Racconti nella Rete®

24° Premio letterario Racconti nella Rete 2024/2025

Premio Racconti nella Rete 2014 “Venusia” di Carla Menon

Categoria: Premio Racconti nella Rete 2014

Il rintocco della campana della chiesa di Santa Caterina aveva da poco smesso di suonare, quando una giovane donna si presentò alla porta della sacrestia. Indossava un abito di broccato color zaffiro sul quale mani sapienti avevano ricamato dei grappoli d’uva color dell’oro.  La chioma fluente, nascosta in parte da un velo bianco che le scendeva sulle spalle fino a metà schiena, la faceva assomigliare alla Madonna del Perugino, anche se la parte destra del volto era stata in parte deturpata quasi certamente dalla lama affilata di un coltello. Era visibile che il fattaccio era accaduto da poco perché il sangue fuoriusciva ancora dalla ferita malgrado cercasse di tenere la mano destra premuta sulla guancia.

Il sagrestano, un omino piccolo, calvo con un naso bozzoluto che gli conferiva un’aria buffa, disse: “ Chi bussa alla casa del Signore a quest’ora?” dopo l’ennesimo suono della campanella.

“Madre Santissima!” pronunciò ritraendosi non appena vide la donna davanti a lui.

“Don Luigi, venga immediatamente, di Grazia”.  Disse a gran voce.

“Accorrete, vi prego”. Aggiunse sempre più trafelato.

“Giuseppe, che cosa vuoi a quest’ora? Stavo giusto per mettermi a letto”.

Rispose aggiustandosi il colletto che nella fretta aveva indossato a rovescio.

“O Maria Vergine! Signore benedetto! Muoviti a farla entrare. Non vedi che è ferita.

Povera ragazza, vieni avanti”. Le disse ma la giovane sembrava impietrita come se non avesse sentito le parole appena pronunciate da Don Luigi.

In effetti, Venusia era sordomuta dalla nascita tant’è che l’omino dal naso bozzoluto faticò non poco a farla entrare. Il parroco la riconobbe subito: si trattava nientemeno che della figlia del doge Tommaso Mocenigo. Costui era sbarcato un mese prima nell’isola di Mazzorbo con l’intenzione di affidare la figlia alla badessa del monastero di Santa Caterina perché la giovane potesse ricevere un’educazione “degna” della figlia del doge, l’uomo più potente della Serenissima Repubblica di Venezia. Venusia era tuttavia una ragazza dal temperamento piuttosto ribelle, perciò il padre aveva rimediato mettendole al seguito un drappello di soldati affinché non tentasse di fuggire a sua insaputa. Invece la ragazza era riuscita a eludere la vigilia dei soldati approfittando del fatto che quella sera avevano tracannato vino fino a ubriacarsi.

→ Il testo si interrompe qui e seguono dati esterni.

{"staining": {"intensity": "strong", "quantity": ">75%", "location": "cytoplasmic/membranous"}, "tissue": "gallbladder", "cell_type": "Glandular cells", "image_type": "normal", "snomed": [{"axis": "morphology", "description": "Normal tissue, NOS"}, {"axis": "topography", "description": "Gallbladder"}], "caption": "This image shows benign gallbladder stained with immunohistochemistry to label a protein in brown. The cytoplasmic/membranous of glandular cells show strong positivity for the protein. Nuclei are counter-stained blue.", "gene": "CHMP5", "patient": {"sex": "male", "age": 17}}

Chi allora era stato a ferirla in modo così brutale ? Venusia era da poco arrivata sull’isola di Mazzorbo e nessuno degli abitanti era a conoscenza del fatto tranne la badessa e Don Luigi. Malgrado ciò, qualcuno aveva pensato bene di compiere quel gesto efferato forse nel tentativo di rubarle i gioielli.

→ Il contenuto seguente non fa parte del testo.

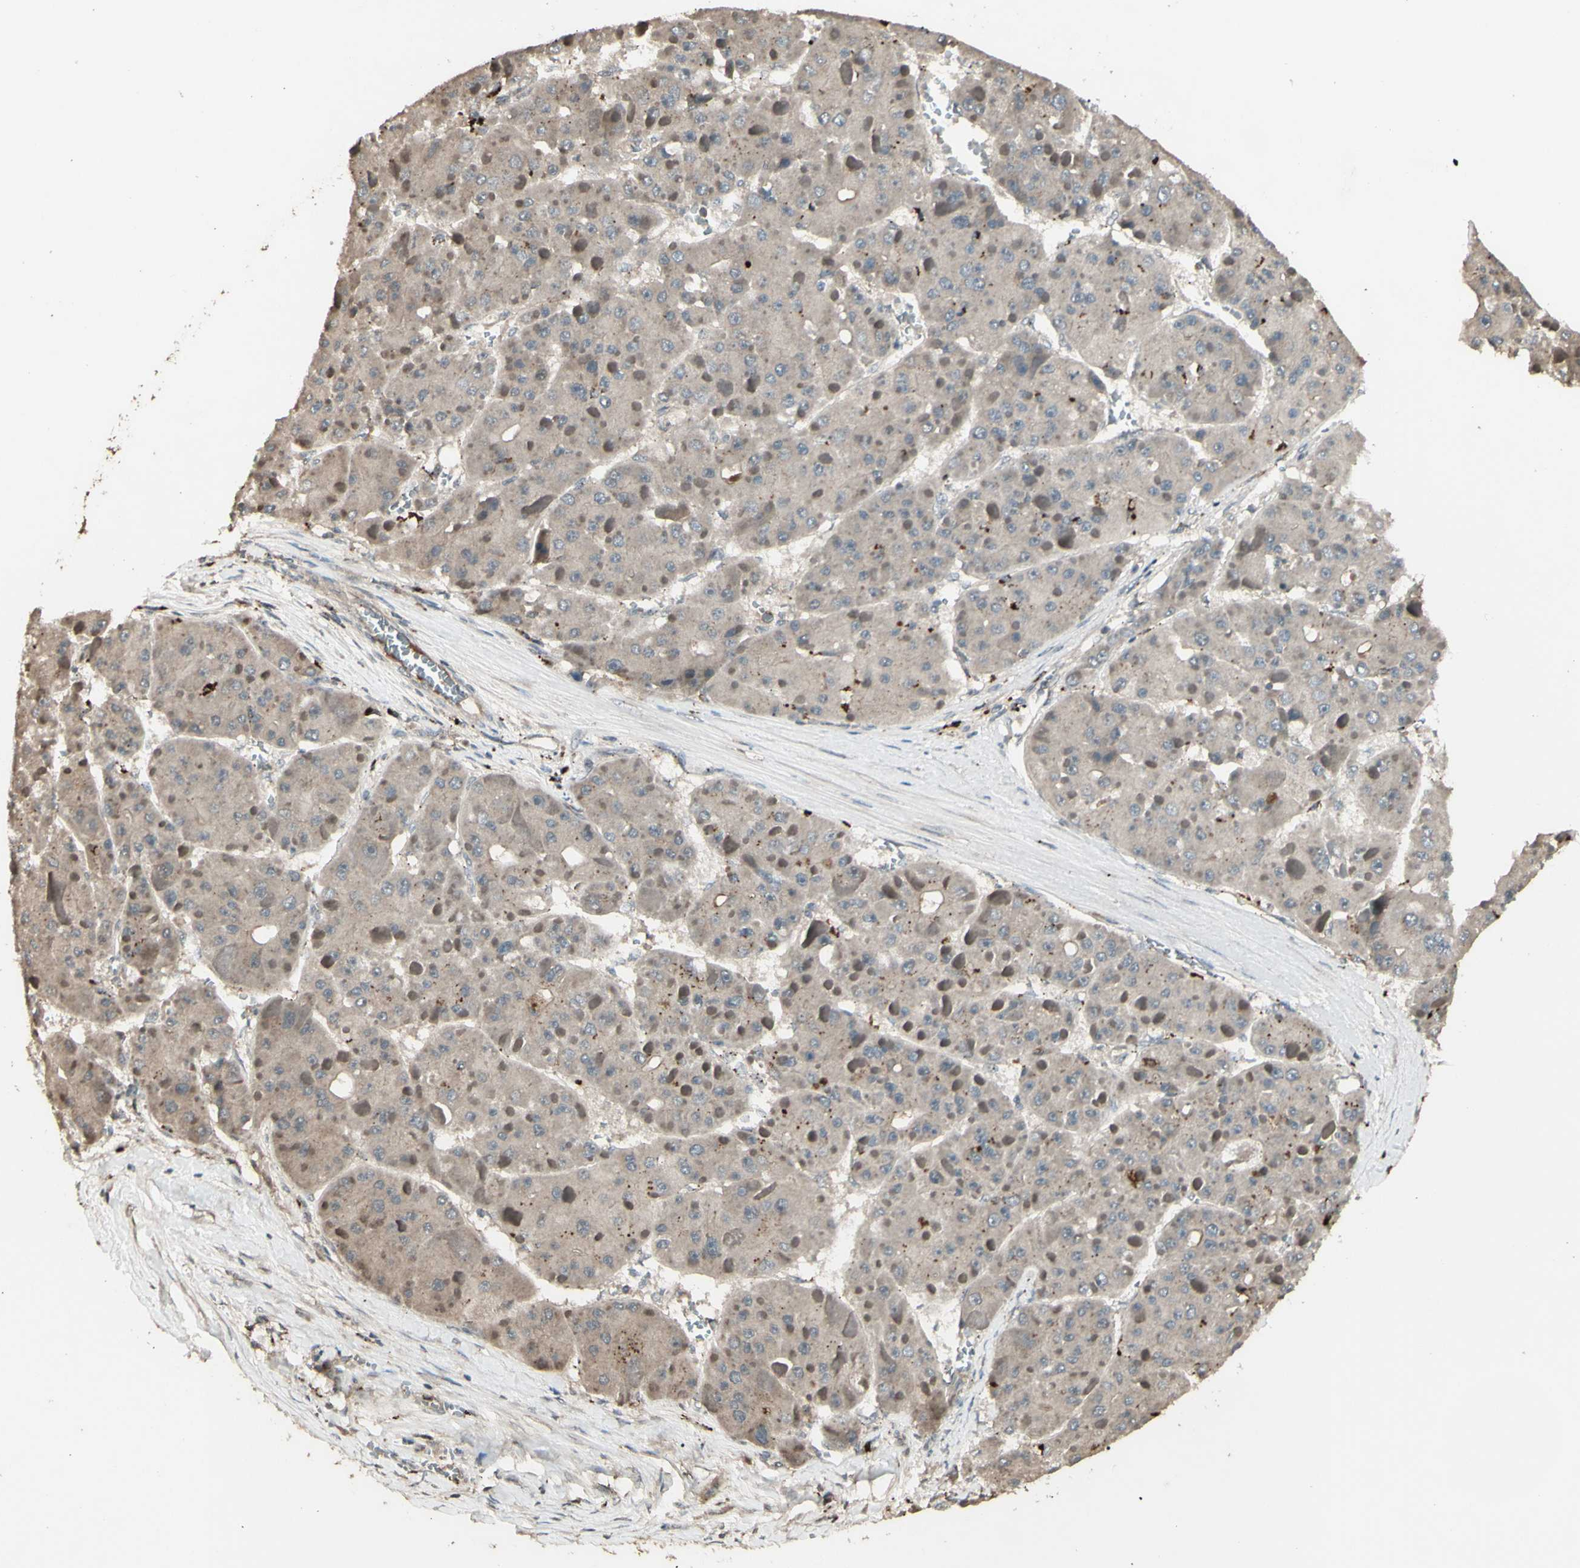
{"staining": {"intensity": "weak", "quantity": ">75%", "location": "cytoplasmic/membranous"}, "tissue": "liver cancer", "cell_type": "Tumor cells", "image_type": "cancer", "snomed": [{"axis": "morphology", "description": "Carcinoma, Hepatocellular, NOS"}, {"axis": "topography", "description": "Liver"}], "caption": "Weak cytoplasmic/membranous staining for a protein is appreciated in about >75% of tumor cells of liver hepatocellular carcinoma using IHC.", "gene": "GNAS", "patient": {"sex": "female", "age": 73}}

Venusia indossava, infatti, una splendida collana di pietre preziose e all’anulare della mano destra uno smeraldo della grandezza di un’oliva, monili che il furfante, disturbato, non era riuscito a sottrarle.

“Bisogna avvisare subito la badessa, Giuseppe. Non c’è tempo da perdere se non vogliamo passare dei seri guai. Va’ e dille che la figlia del doge è stata ferita al volto e perde molto sangue”. Gli disse sempre più agitato.

“Corro subito al monastero ma lei Don Luigi cerchi di non farsi prendere dal panico. La ferita non è così grave come mi era parso all’inizio. Guardi lei stesso. Il sangue non esce più come prima”. Rispose continuando a non distogliere lo sguardo da Venusia.

La giovane nel frattempo si era seduta su una cassapanca vicino al camino acceso. Teneva lo sguardo chino sul vestito, dove il sangue aveva disegnato delle strane figure che Venusia si mise a fissare, emettendo dei suoni così flebili che Don Luigi non ci fece caso, preoccupato di risolvere quanto prima la situazione.

Il sacrestano si mise sulle spalle un pastrano, prese una torcia e uscì bofonchiando per l’ora tarda ma soprattutto perché sapeva che la strada che doveva percorrere era frequentata da balordi, che attendevano di solito il malcapitato da derubare, nascosti nel bosco confinante con il monastero di Santa Caterina.

Era quasi arrivato al convento quando gli si parò davanti un drappello di soldati che iniziarono a girargli intorno inneggiando al grido: “Viva il doge Mocenigo!”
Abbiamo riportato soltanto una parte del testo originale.